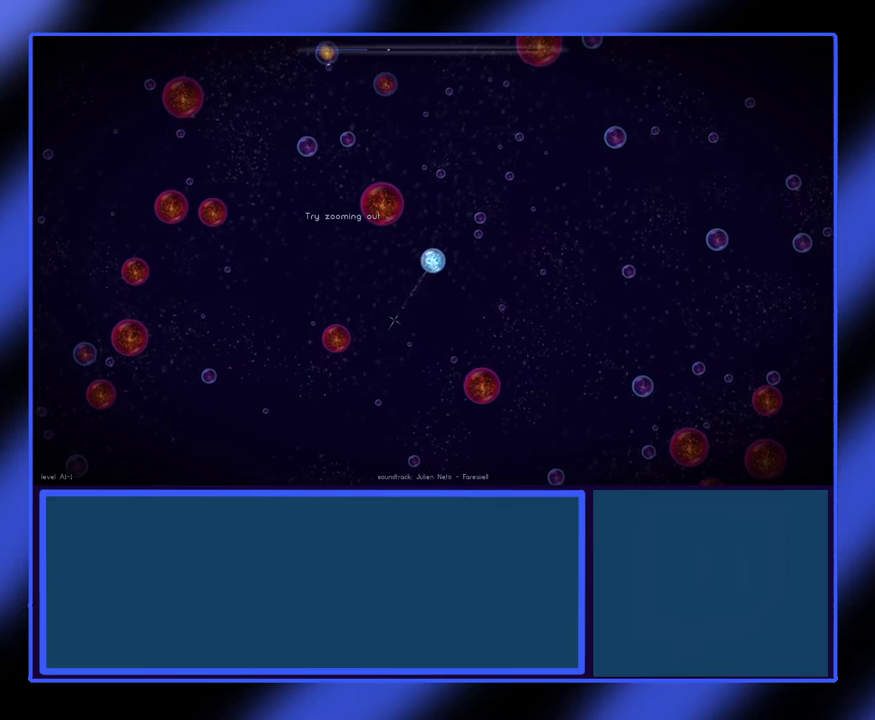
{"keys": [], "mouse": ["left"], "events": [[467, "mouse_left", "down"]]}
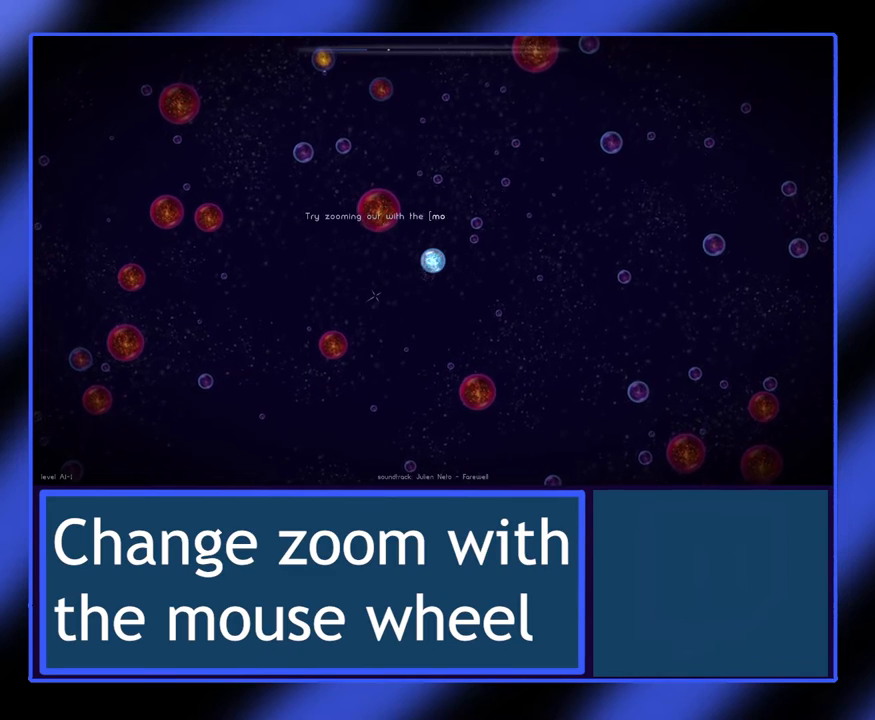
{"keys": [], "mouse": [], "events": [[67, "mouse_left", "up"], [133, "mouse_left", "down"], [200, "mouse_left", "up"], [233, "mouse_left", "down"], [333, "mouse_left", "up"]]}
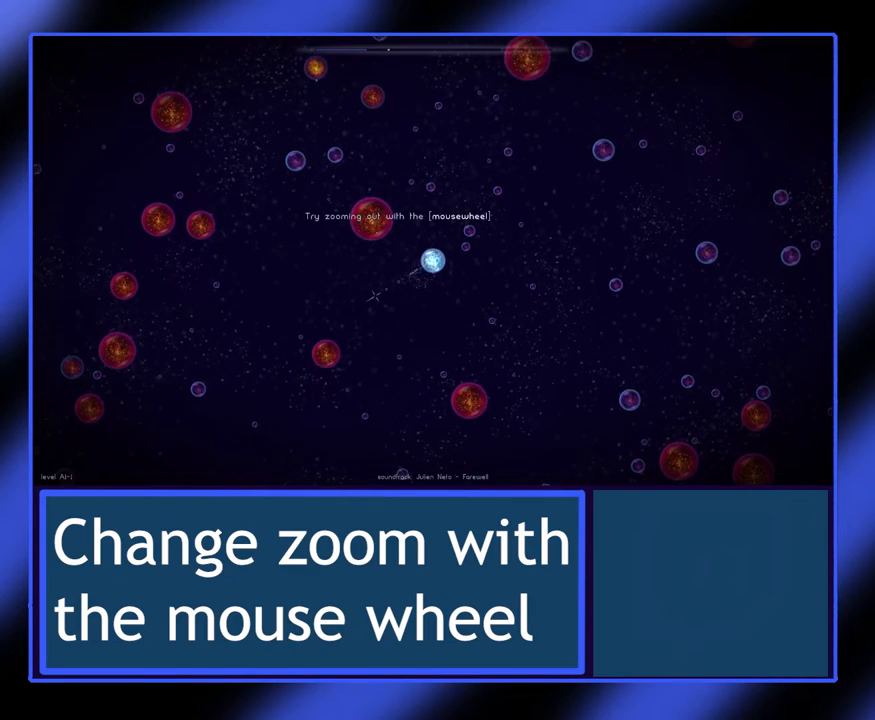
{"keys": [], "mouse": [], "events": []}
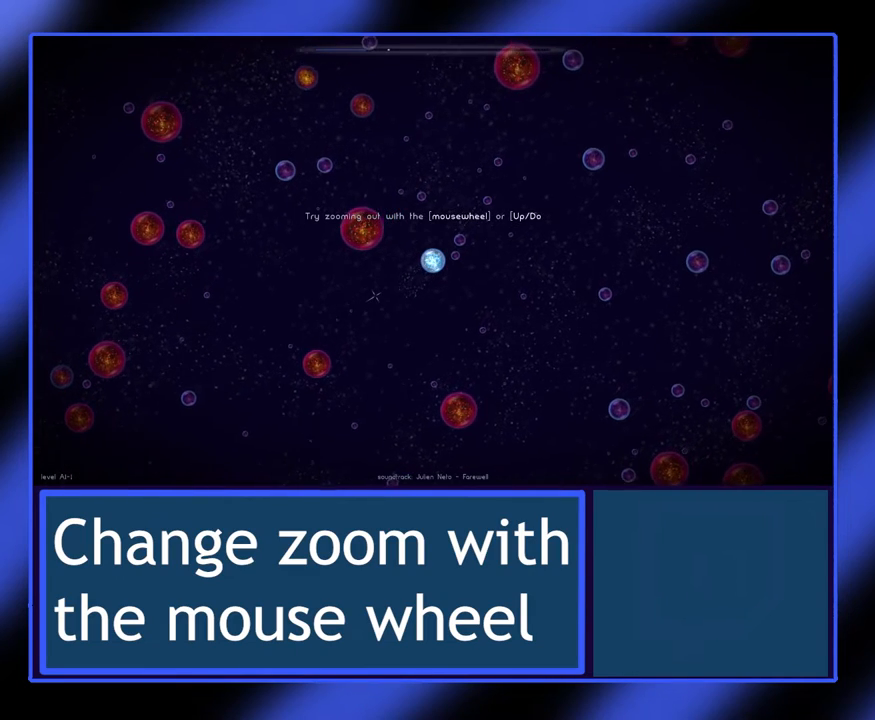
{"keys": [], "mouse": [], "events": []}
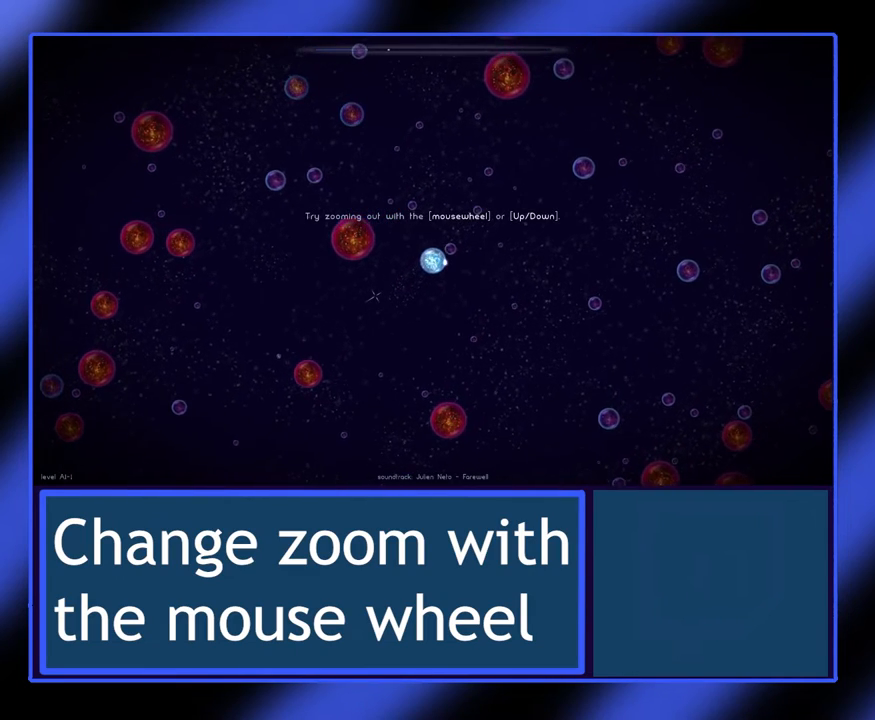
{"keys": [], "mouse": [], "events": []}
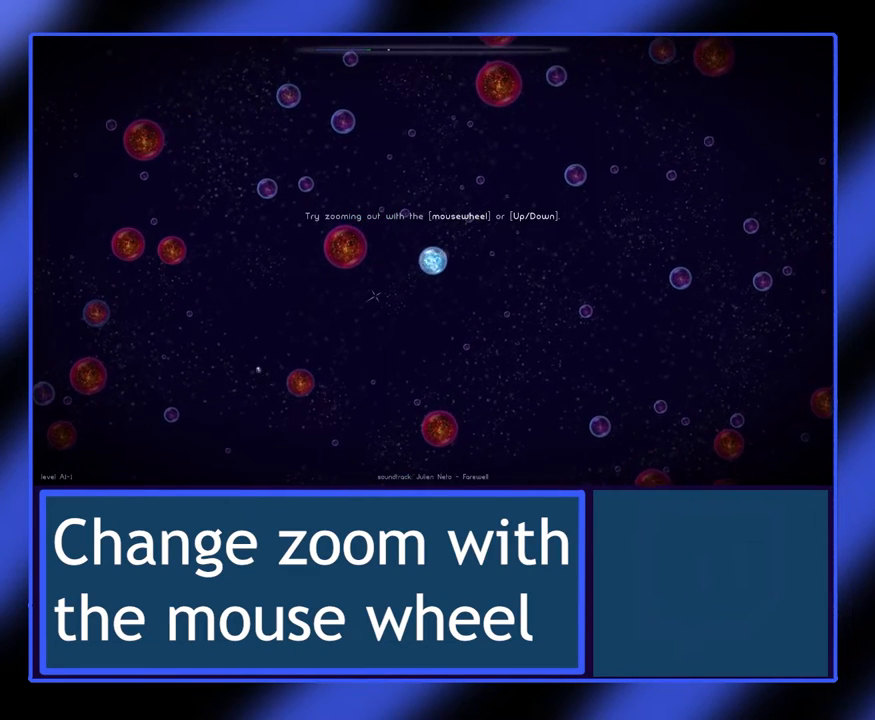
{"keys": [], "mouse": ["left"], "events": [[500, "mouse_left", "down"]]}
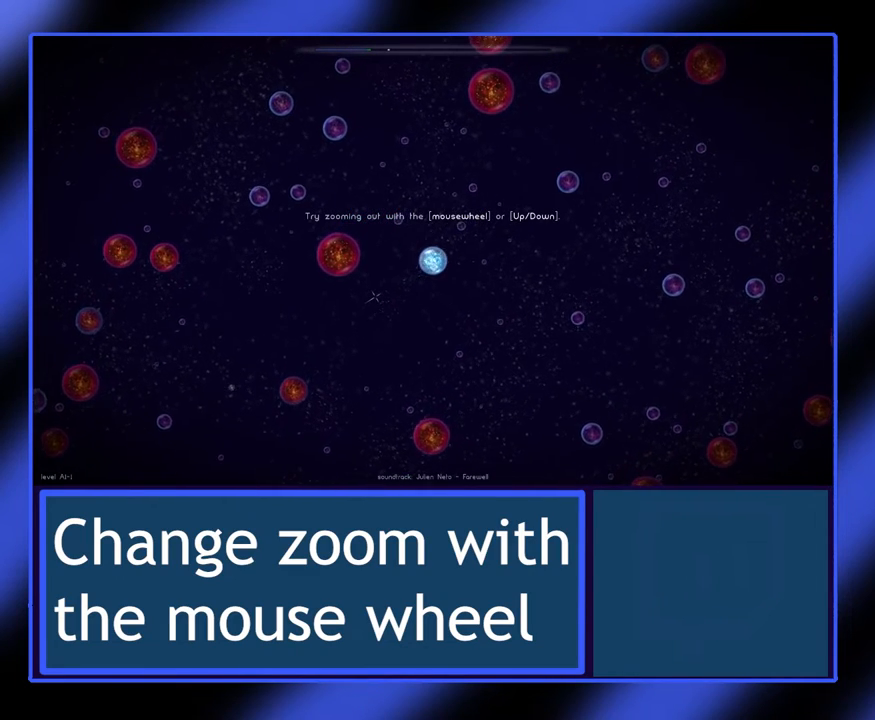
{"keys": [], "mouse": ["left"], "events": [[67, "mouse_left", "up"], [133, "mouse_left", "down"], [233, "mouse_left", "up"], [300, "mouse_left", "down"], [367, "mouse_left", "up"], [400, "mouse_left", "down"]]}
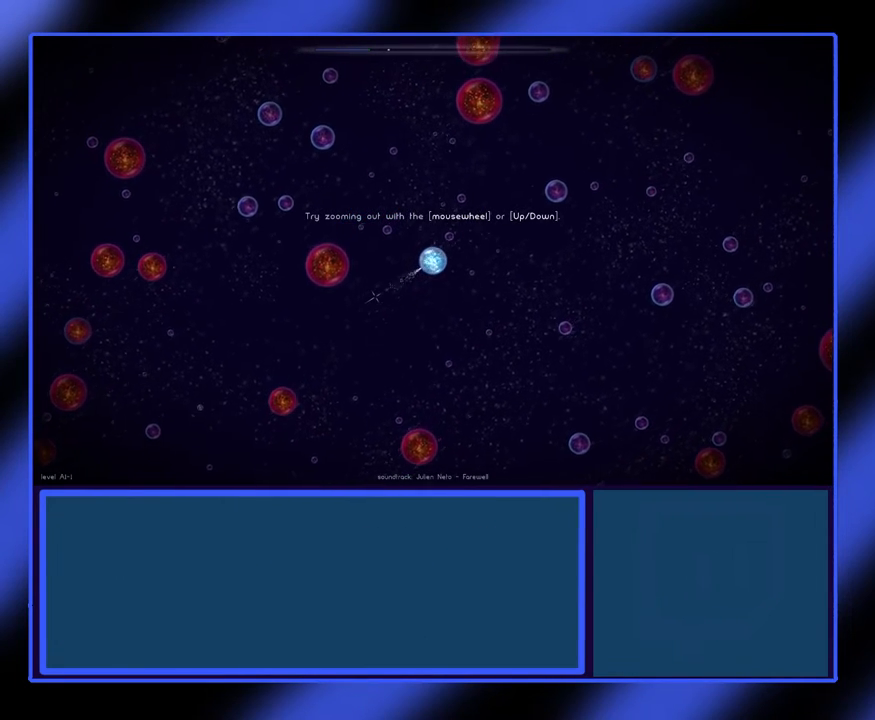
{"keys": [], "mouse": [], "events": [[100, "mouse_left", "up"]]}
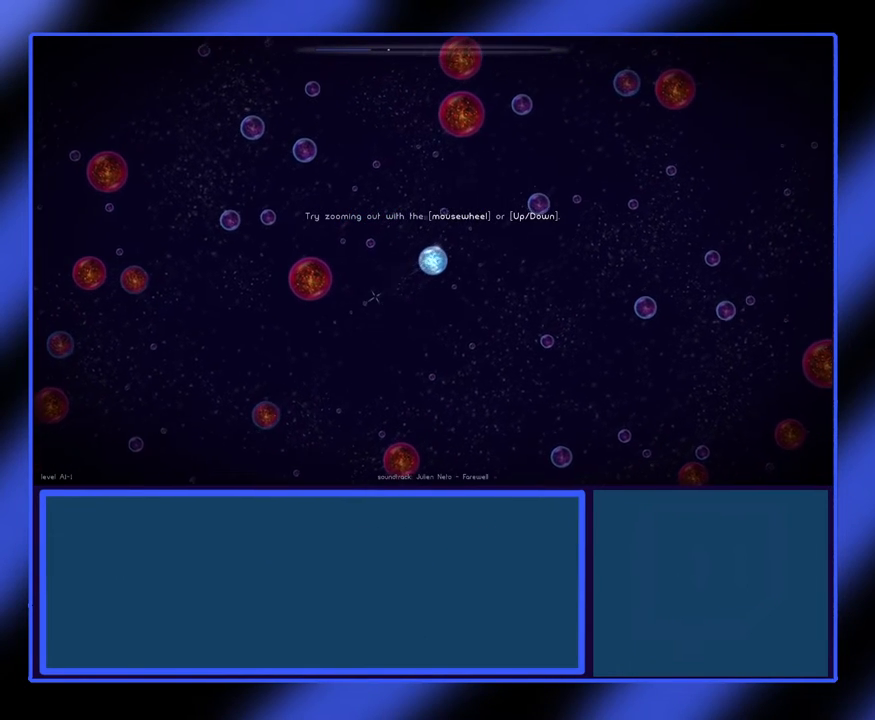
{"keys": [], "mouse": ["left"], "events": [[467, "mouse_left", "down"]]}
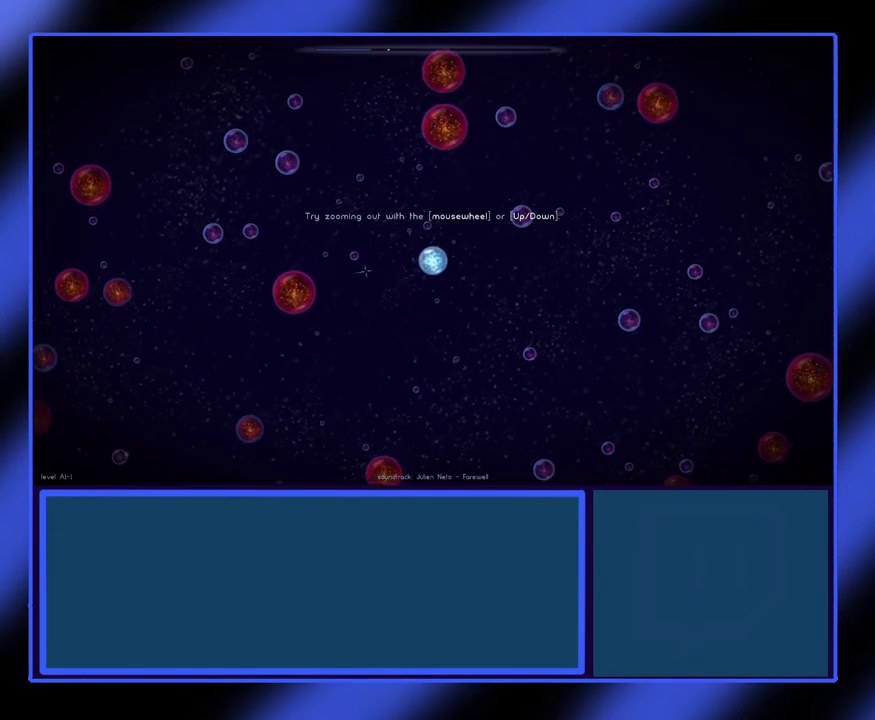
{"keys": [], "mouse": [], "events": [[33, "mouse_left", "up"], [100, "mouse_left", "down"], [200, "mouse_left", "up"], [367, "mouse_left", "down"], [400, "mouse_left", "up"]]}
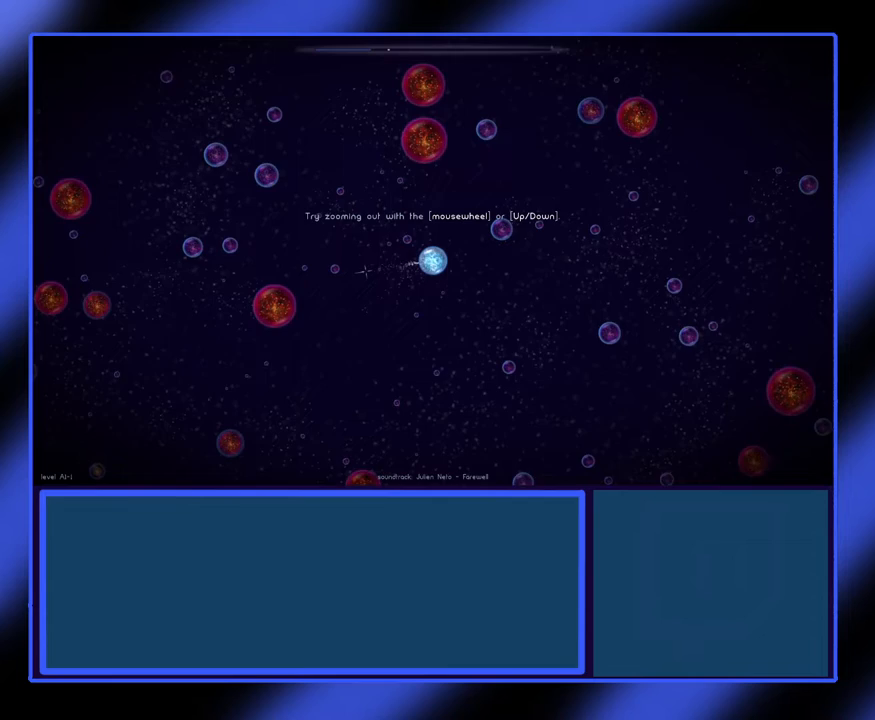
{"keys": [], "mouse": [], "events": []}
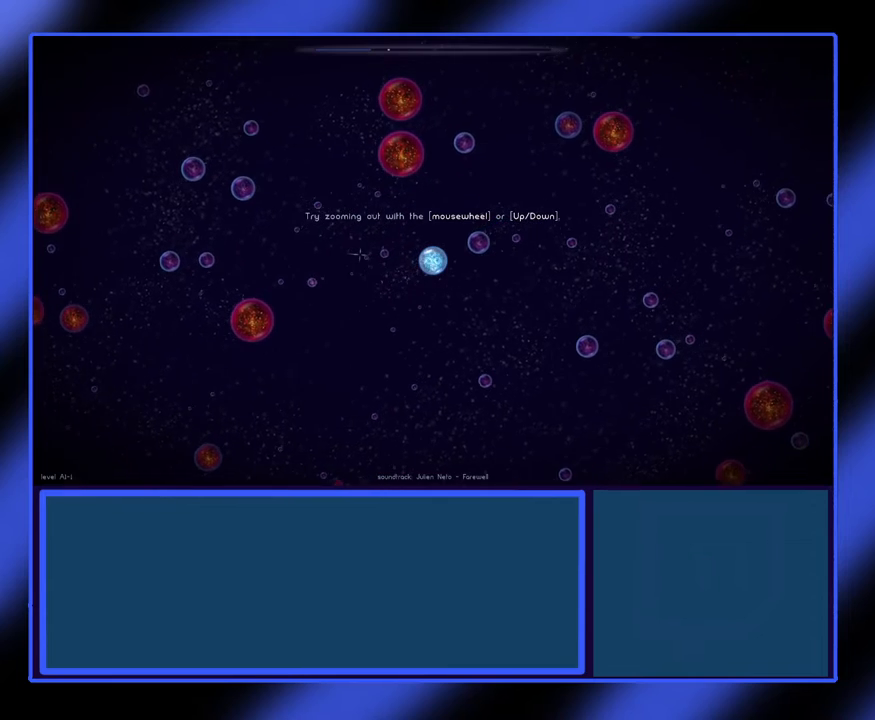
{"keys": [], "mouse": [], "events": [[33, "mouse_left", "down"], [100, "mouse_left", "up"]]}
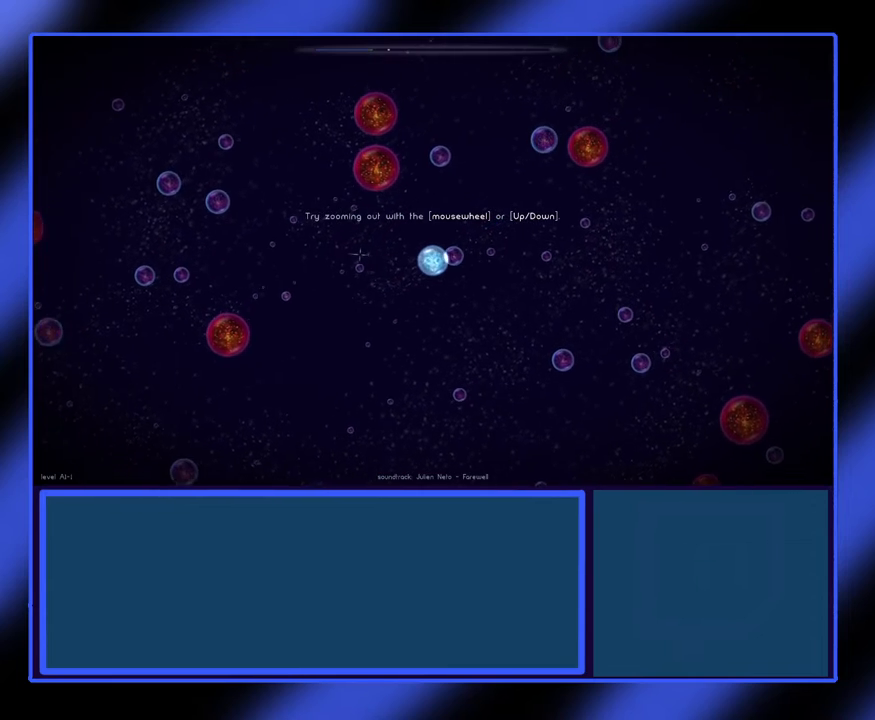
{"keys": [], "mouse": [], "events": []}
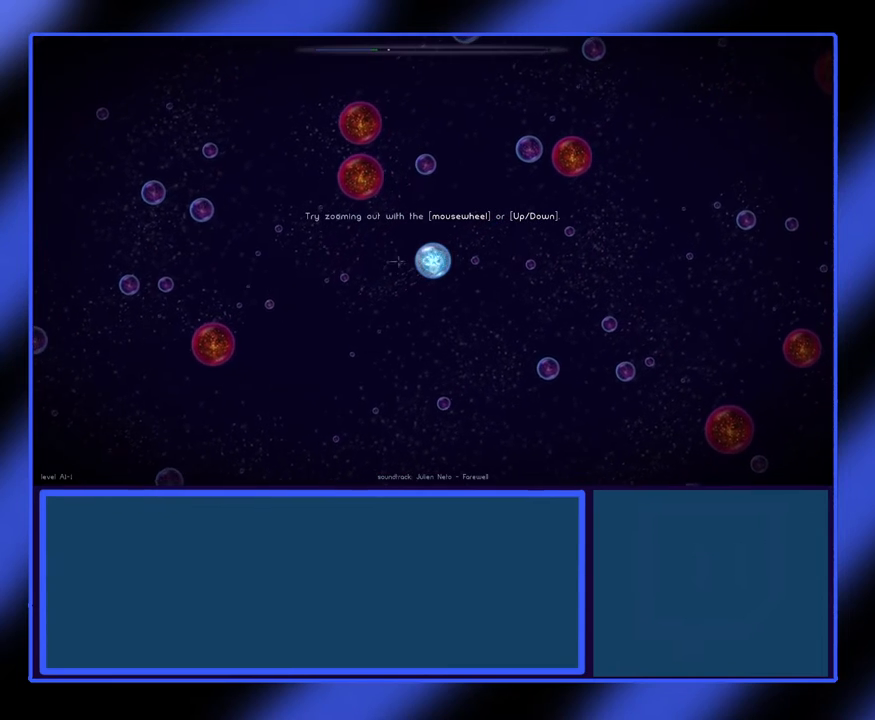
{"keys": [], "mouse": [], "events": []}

========================================

Scan the entries for lines with the word "down". The number of such lines is the whole answer.

7